司祭は、水色の花瓶を覗き込むと、抱えていた花束を机上へ置いた。そして、彼は花瓶を片手に持つと、病室の端に有る手洗い場へ向かって行く。手洗い場に着いた司祭は、花瓶の三割程に水を注ぐと踵を返し、再びベッドサイドへ向かった。司祭は、水の入った花瓶をマット上に置き、アークの方を振り返る。
「ご迷惑なら、これを終えたら帰りますよ?」
それだけ話すと、司祭はいたずらな笑みを浮かべる。彼の言葉を聞いたアークは首を振り、慌てた様子で口を開いた。
「滅相もない。ただ……ルキアの画策で、訪れる方は多くなかったものですから」
アークは目を伏せ、恥ずかしそうに口元を押さえる。
「それに、回復したとは言え、弱っている姿をあまり見られたく無かったものですから」
アークは顔を上げ、微苦笑する。彼の言葉を聞いた司祭は小さく笑い、持ち込んだ花を花瓶に飾り始めた。
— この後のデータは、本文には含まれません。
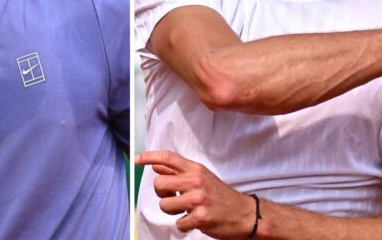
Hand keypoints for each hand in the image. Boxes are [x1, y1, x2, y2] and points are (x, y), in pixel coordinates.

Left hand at [136, 150, 255, 238]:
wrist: (245, 214)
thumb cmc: (220, 196)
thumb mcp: (201, 177)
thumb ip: (179, 172)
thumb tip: (156, 165)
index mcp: (195, 169)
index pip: (168, 158)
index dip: (149, 156)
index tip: (136, 159)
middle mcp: (196, 181)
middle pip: (159, 184)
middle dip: (161, 194)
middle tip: (173, 198)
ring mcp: (198, 199)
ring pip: (165, 205)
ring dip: (172, 212)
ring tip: (186, 211)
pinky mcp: (201, 217)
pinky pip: (178, 223)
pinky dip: (184, 225)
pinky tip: (195, 220)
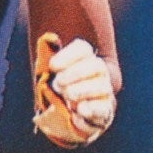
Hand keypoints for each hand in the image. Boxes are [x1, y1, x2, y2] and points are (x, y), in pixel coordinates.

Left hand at [33, 31, 116, 147]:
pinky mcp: (106, 111)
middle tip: (58, 83)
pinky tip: (77, 111)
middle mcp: (99, 72)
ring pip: (102, 87)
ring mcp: (105, 91)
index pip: (83, 49)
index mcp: (85, 57)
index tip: (52, 66)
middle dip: (75, 74)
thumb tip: (48, 41)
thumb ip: (47, 56)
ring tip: (67, 96)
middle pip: (96, 65)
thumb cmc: (60, 86)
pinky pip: (104, 109)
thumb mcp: (50, 72)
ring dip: (81, 91)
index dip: (68, 55)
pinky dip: (90, 110)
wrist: (72, 109)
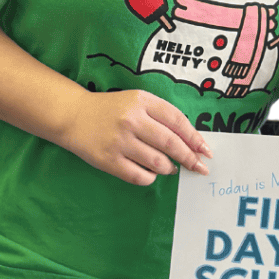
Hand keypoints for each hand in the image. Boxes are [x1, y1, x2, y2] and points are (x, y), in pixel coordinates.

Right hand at [61, 89, 211, 185]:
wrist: (73, 116)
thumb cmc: (110, 109)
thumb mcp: (135, 101)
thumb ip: (160, 115)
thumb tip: (190, 141)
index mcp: (141, 101)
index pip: (177, 120)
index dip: (194, 137)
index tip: (205, 150)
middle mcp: (131, 120)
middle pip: (171, 143)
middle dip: (190, 158)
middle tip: (199, 167)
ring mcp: (120, 141)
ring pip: (158, 163)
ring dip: (169, 168)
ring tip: (170, 168)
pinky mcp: (109, 161)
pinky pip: (140, 176)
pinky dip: (151, 178)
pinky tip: (151, 173)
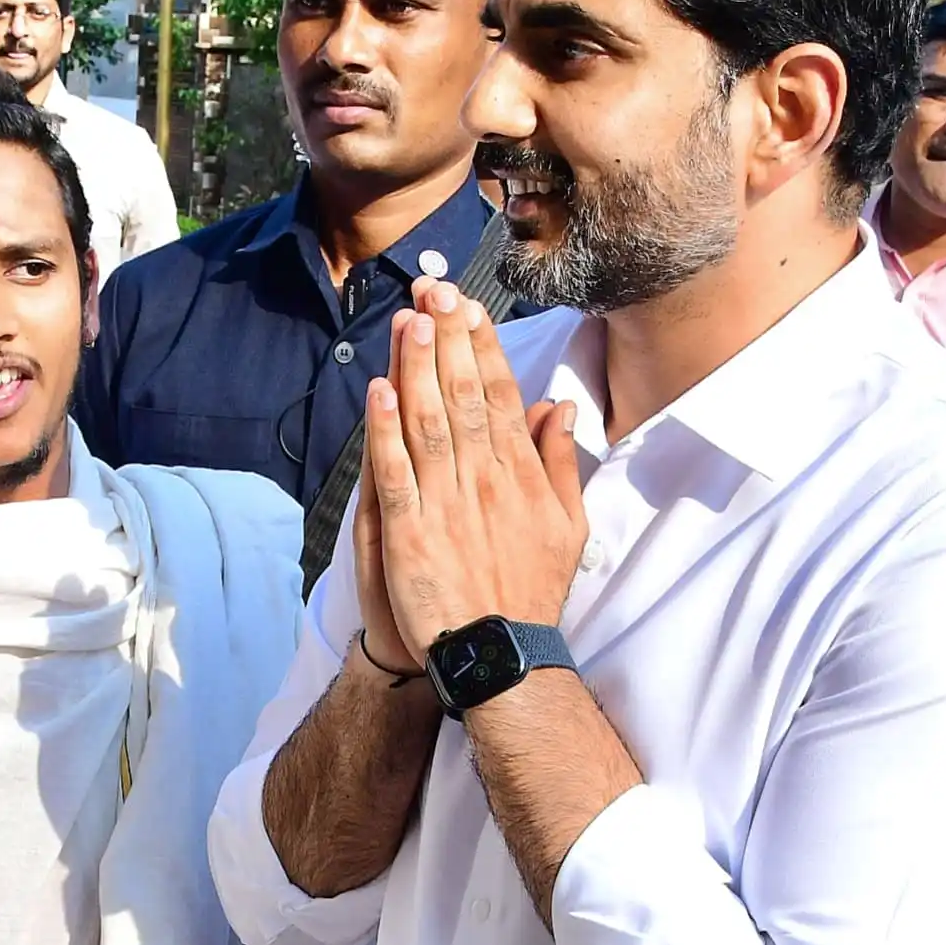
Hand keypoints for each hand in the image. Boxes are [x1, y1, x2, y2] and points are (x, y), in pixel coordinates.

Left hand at [362, 281, 585, 662]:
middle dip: (446, 340)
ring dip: (416, 369)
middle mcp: (485, 480)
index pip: (498, 395)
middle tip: (432, 289)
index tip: (466, 307)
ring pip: (428, 423)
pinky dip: (385, 430)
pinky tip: (377, 390)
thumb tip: (557, 407)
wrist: (499, 655)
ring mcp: (446, 505)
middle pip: (462, 396)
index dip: (480, 348)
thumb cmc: (529, 590)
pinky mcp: (410, 533)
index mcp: (521, 474)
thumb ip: (560, 463)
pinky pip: (395, 472)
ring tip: (408, 320)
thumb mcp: (568, 526)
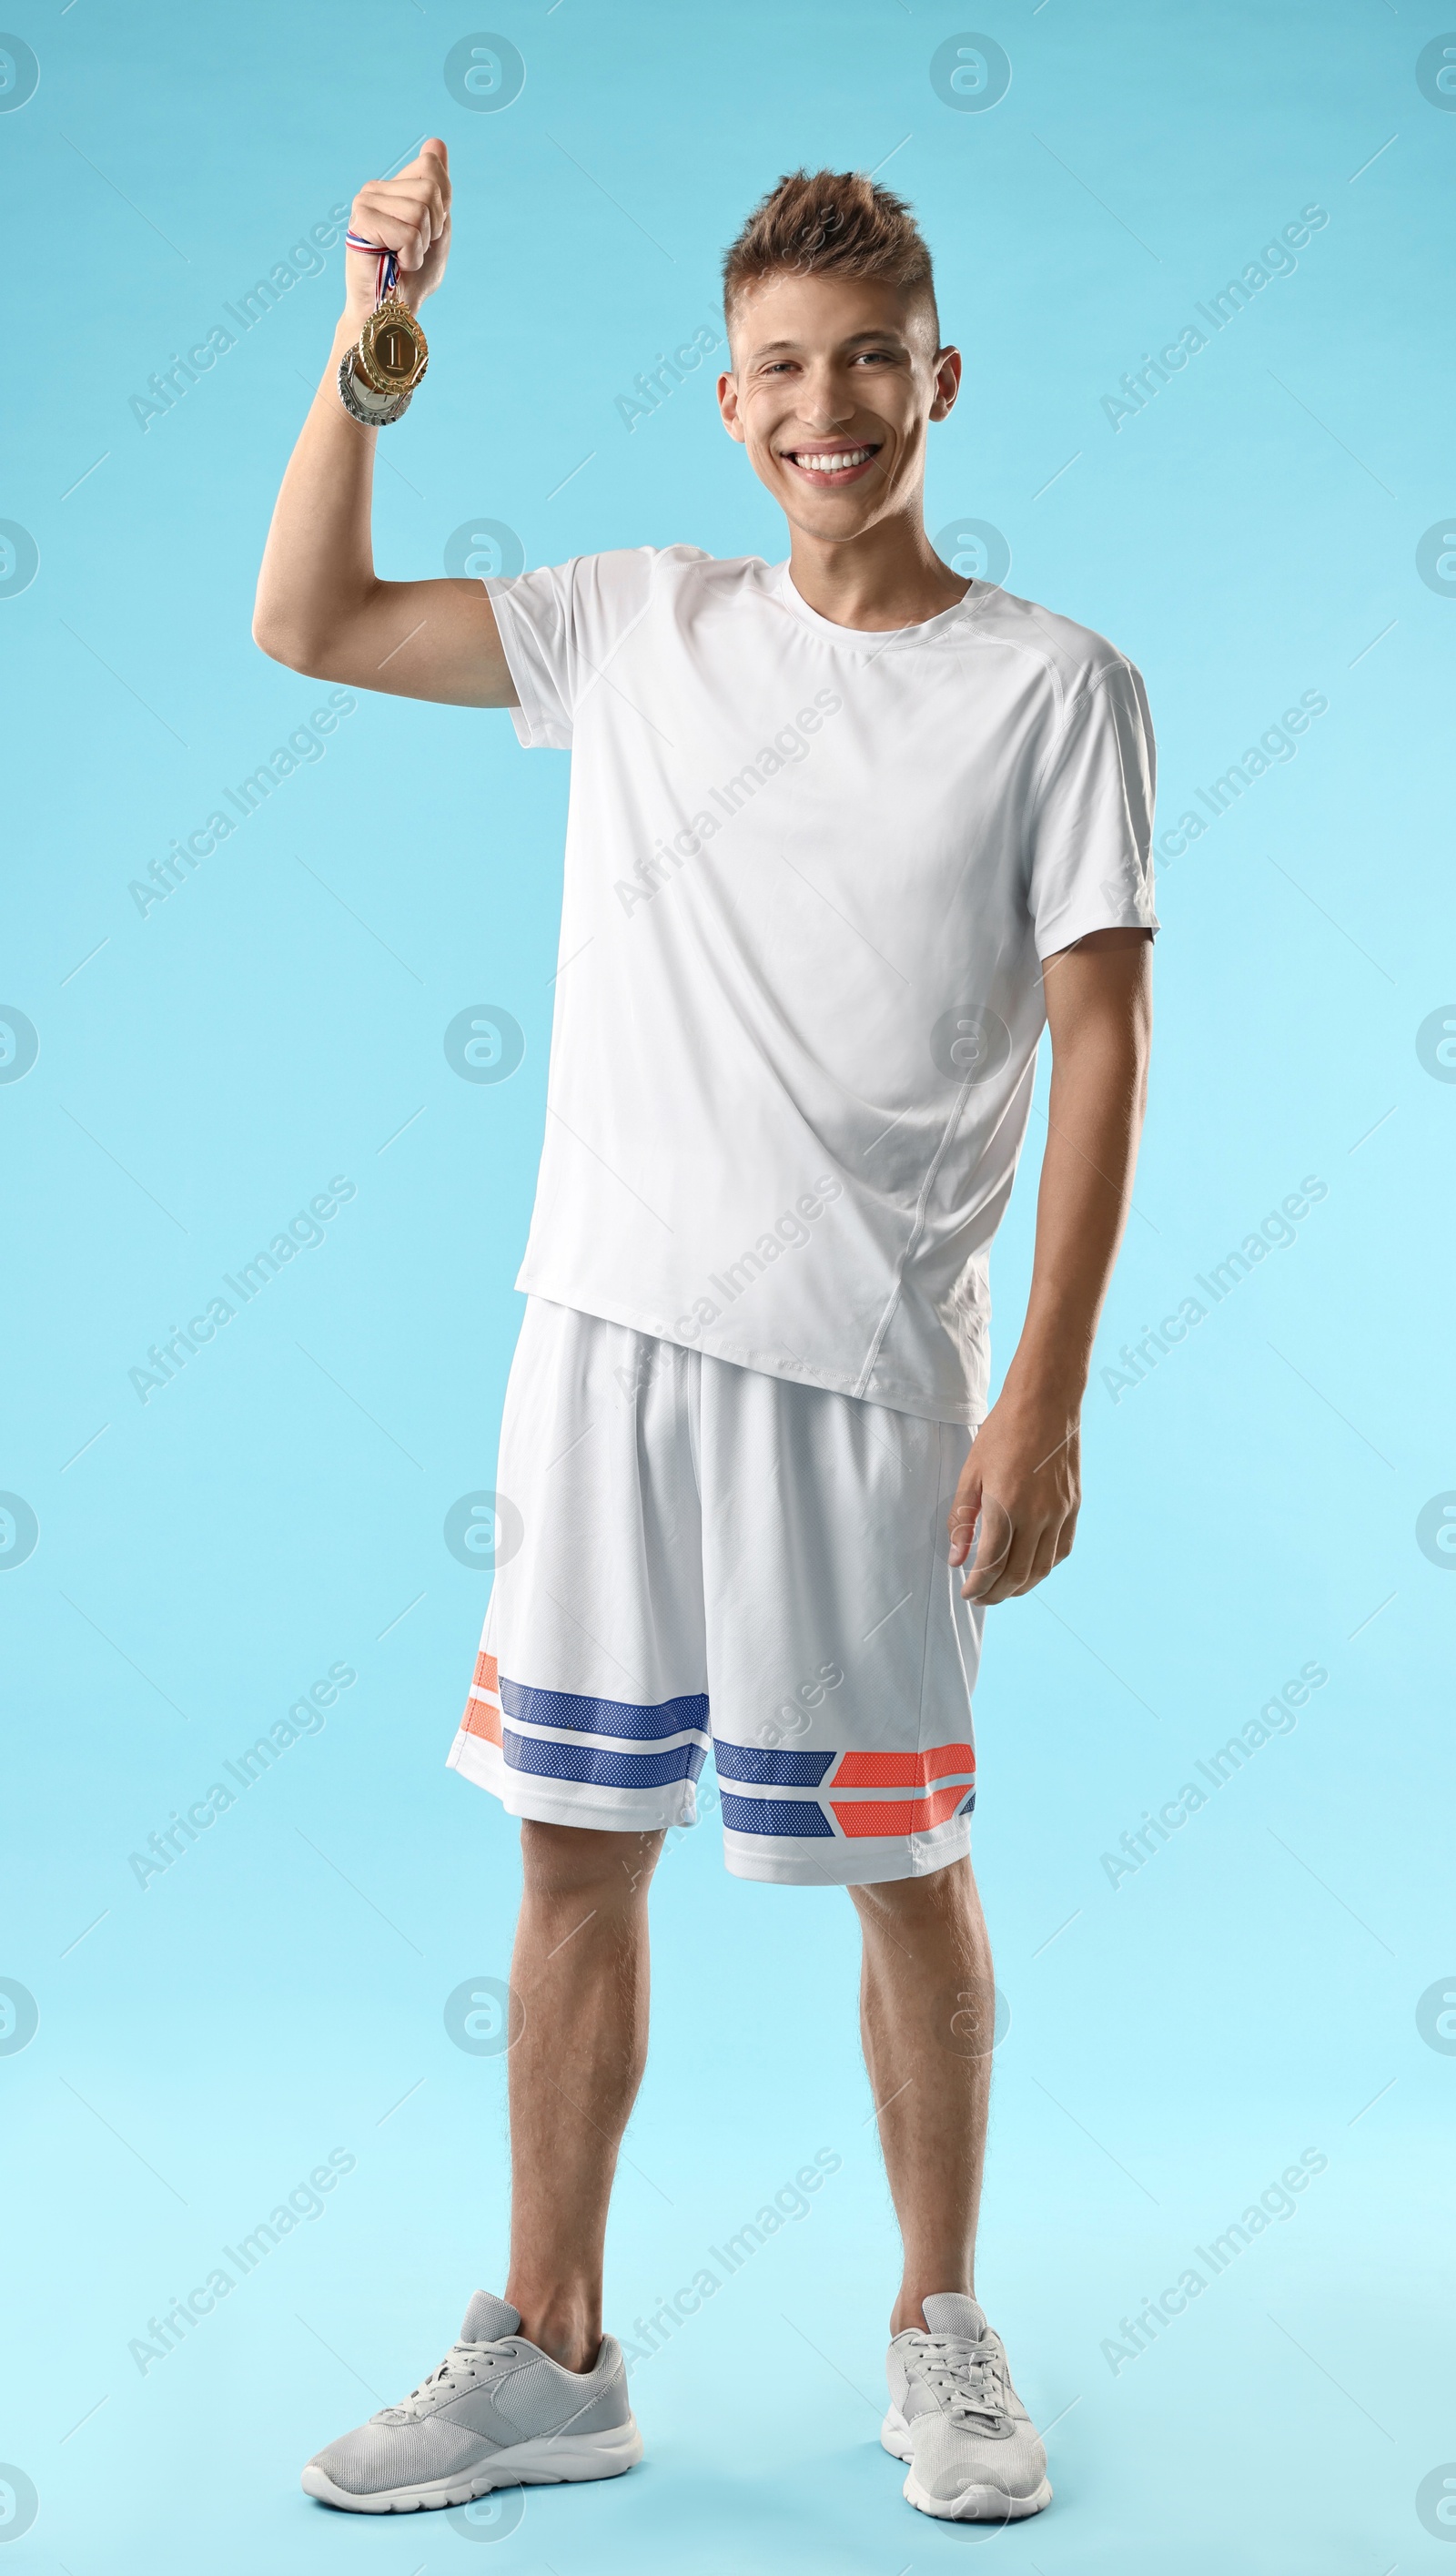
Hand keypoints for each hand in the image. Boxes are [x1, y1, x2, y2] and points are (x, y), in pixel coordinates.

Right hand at [343, 140, 451, 325]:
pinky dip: (410, 256)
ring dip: (421, 245)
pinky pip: (406, 231)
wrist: (392, 310)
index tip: (428, 230)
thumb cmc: (413, 276)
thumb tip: (436, 141)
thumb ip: (439, 188)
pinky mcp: (360, 221)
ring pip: (419, 211)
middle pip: (429, 190)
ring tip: (403, 258)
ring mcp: (365, 202)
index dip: (442, 204)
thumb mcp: (438, 227)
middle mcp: (377, 188)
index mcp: (394, 186)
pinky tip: (395, 264)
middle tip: (414, 248)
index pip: (431, 165)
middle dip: (433, 228)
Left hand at [948, 1387, 1080, 1604]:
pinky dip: (1045, 1566)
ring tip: (1004, 1590)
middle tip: (981, 1597)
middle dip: (997, 1593)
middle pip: (1018, 1573)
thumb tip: (956, 1559)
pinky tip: (1031, 1568)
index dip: (978, 1585)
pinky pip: (1062, 1549)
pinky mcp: (1073, 1506)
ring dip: (1022, 1586)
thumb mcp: (971, 1473)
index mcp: (1006, 1506)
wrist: (1045, 1403)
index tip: (967, 1593)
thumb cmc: (1002, 1432)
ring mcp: (1060, 1511)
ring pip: (1042, 1567)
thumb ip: (962, 1519)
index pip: (992, 1564)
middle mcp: (1037, 1515)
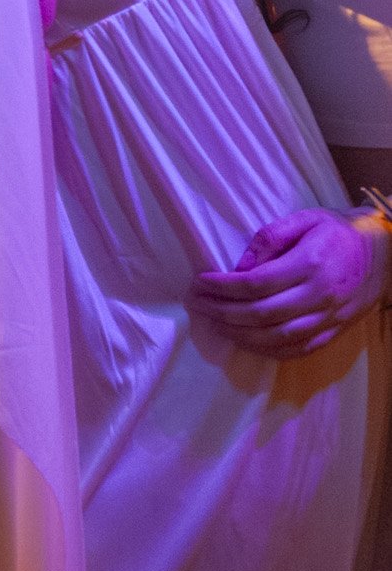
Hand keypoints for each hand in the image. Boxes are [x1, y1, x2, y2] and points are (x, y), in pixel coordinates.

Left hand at [190, 207, 389, 356]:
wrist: (384, 254)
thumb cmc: (337, 233)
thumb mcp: (305, 219)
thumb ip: (271, 236)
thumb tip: (240, 265)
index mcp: (310, 265)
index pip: (257, 284)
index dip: (223, 287)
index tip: (200, 283)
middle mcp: (320, 296)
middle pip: (262, 314)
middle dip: (223, 312)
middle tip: (197, 304)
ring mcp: (329, 318)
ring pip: (278, 337)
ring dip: (240, 334)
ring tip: (214, 323)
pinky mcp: (334, 332)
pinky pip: (298, 350)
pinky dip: (268, 351)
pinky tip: (245, 341)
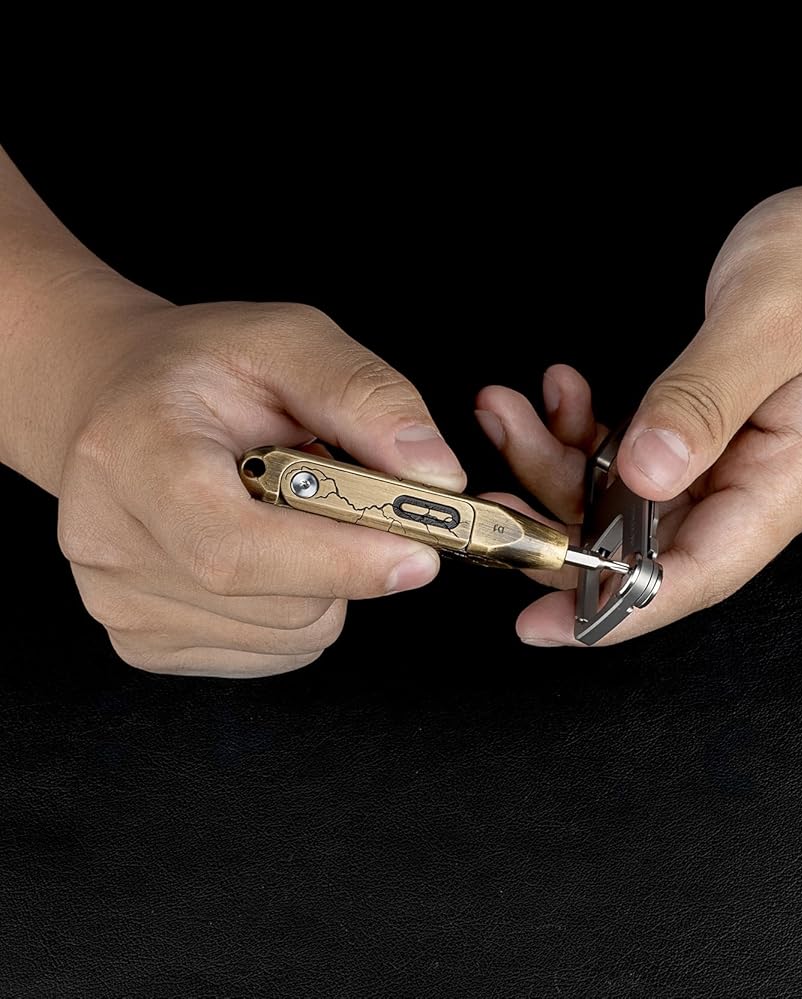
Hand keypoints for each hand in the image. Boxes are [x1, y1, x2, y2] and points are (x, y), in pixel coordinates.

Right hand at [56, 301, 465, 674]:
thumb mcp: (287, 338)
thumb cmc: (197, 366)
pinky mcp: (144, 643)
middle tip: (351, 499)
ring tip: (290, 512)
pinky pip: (274, 652)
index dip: (337, 562)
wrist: (111, 396)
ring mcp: (118, 602)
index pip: (235, 550)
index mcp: (132, 454)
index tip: (419, 552)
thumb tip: (435, 474)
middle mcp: (107, 540)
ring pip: (292, 635)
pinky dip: (300, 608)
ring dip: (328, 583)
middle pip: (282, 603)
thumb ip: (367, 396)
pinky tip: (271, 548)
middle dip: (351, 558)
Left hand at [476, 176, 801, 644]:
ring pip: (635, 501)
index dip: (621, 606)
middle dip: (565, 523)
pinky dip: (590, 433)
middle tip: (492, 494)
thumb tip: (644, 475)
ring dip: (565, 465)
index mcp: (800, 478)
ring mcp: (742, 463)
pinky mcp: (717, 435)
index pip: (704, 570)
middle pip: (655, 543)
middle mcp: (771, 486)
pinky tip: (562, 394)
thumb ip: (702, 400)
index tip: (543, 621)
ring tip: (509, 411)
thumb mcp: (767, 320)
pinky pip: (640, 460)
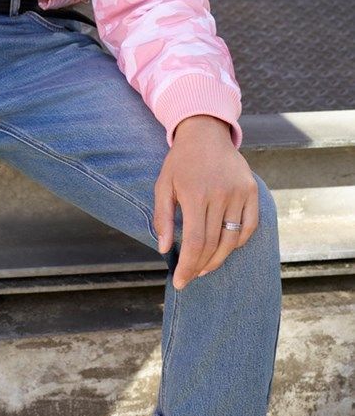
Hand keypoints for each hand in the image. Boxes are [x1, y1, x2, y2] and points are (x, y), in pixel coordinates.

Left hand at [153, 116, 258, 289]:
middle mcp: (220, 194)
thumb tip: (164, 249)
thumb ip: (163, 217)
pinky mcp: (252, 191)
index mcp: (195, 194)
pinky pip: (250, 226)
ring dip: (219, 259)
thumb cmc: (181, 161)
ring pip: (233, 240)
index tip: (180, 282)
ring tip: (204, 268)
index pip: (196, 242)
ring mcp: (240, 192)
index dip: (188, 266)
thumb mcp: (163, 184)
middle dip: (200, 266)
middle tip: (190, 277)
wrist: (205, 133)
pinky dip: (238, 242)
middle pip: (214, 244)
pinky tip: (225, 249)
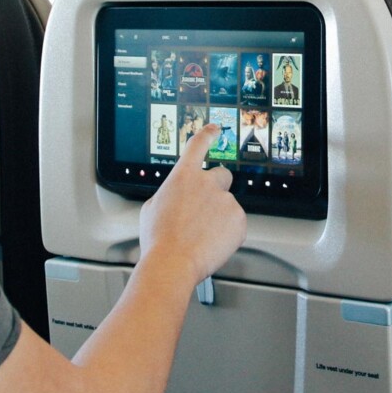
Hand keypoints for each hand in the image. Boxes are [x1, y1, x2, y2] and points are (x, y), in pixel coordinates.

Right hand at [138, 124, 245, 284]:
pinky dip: (228, 233)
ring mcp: (225, 201)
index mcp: (183, 176)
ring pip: (227, 206)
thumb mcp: (152, 208)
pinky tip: (211, 244)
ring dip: (219, 217)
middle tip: (207, 207)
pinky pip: (236, 224)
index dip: (208, 134)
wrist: (172, 262)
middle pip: (222, 175)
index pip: (198, 145)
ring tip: (201, 237)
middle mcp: (207, 183)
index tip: (215, 129)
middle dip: (217, 188)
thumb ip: (170, 195)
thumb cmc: (158, 239)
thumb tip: (176, 197)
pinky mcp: (239, 220)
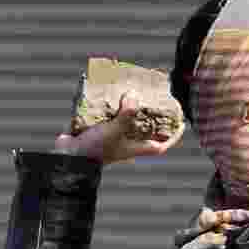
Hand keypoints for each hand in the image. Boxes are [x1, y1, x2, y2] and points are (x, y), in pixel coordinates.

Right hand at [52, 91, 184, 164]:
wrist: (67, 157)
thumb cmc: (94, 150)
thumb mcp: (114, 131)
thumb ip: (126, 115)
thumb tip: (134, 96)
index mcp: (134, 148)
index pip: (161, 145)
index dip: (173, 136)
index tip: (181, 124)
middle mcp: (125, 143)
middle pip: (145, 130)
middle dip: (152, 116)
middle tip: (156, 100)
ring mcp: (112, 138)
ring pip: (126, 122)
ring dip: (130, 109)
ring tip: (133, 92)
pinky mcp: (97, 132)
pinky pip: (108, 118)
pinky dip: (110, 106)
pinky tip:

「人払いをしてある様なものですからね。詳しい容態も、一部の者にしか知らされておりません」
司祭は半歩後退し、花瓶に飾った花のバランスを確認する。
「ええ。体調に問題は無いのですが、たまには休みなさいと、院長から直々に言われまして。病院の外へ出られない様に、私服を隠されてしまいました」
アークは苦笑し、病室のドアを一瞥する。一方、司祭は花の飾り付けを終え、満足そうに目を細めた。
「その上、ドアには面会謝絶と書かれている様で」
アークは溜め息を吐き、目線をベネットの方へ動かした。彼の目線に気付いたベネットは小さく頷き、アークと話すべく口を開く。
「確かに、そう書かれていた。だから、私は」
「いいじゃないですか」
司祭は、ベネットの声を遮る様に言葉を発すると、ゆっくり彼女の方に向き直った。
「結局のところ、アークは元気の様ですし。終わり良ければ……とでも申しましょうか? まあ、これで終わりでは無いのですが」
司祭は、そう話すと静かに息を吐き出した。